*Job*. Reproduce the classification lines of every entry below word for word, leaving the pictures out.

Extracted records
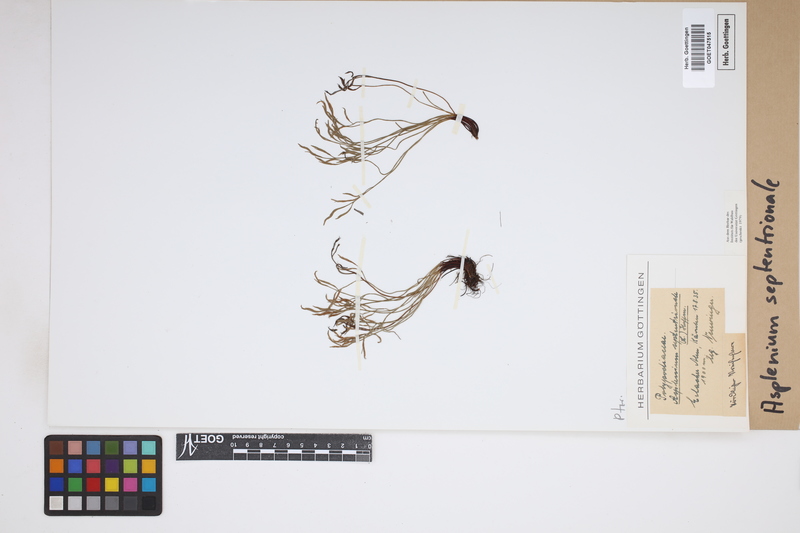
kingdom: Plantae
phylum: Tracheophyta
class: Polypodiopsida
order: Polypodiales
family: Aspleniaceae
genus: Asplenium
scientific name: Asplenium septentrionale
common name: Forked spleenwort
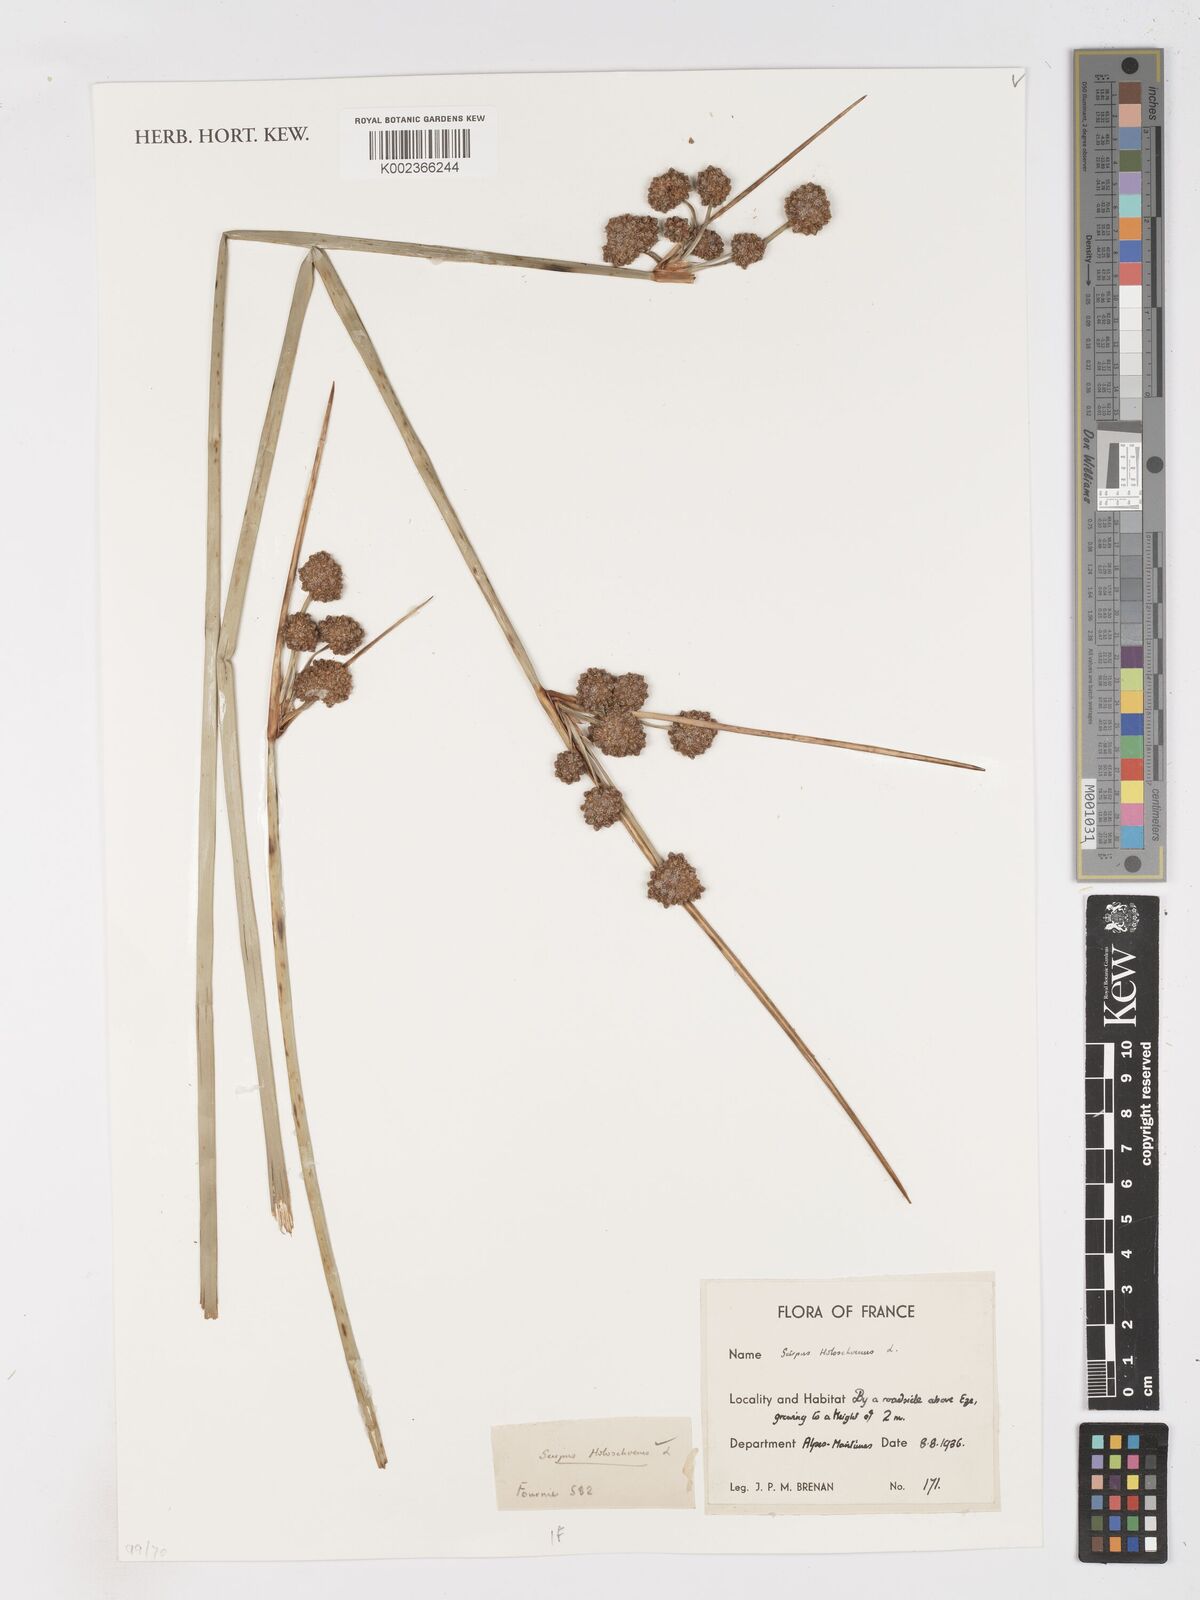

*Expected answer*.
kingdom: Plantae
phylum: Tracheophyta
class: Polypodiopsida
order: Polypodiales
family: Aspleniaceae
genus: Asplenium
scientific name: Asplenium septentrionale
common name: Forked spleenwort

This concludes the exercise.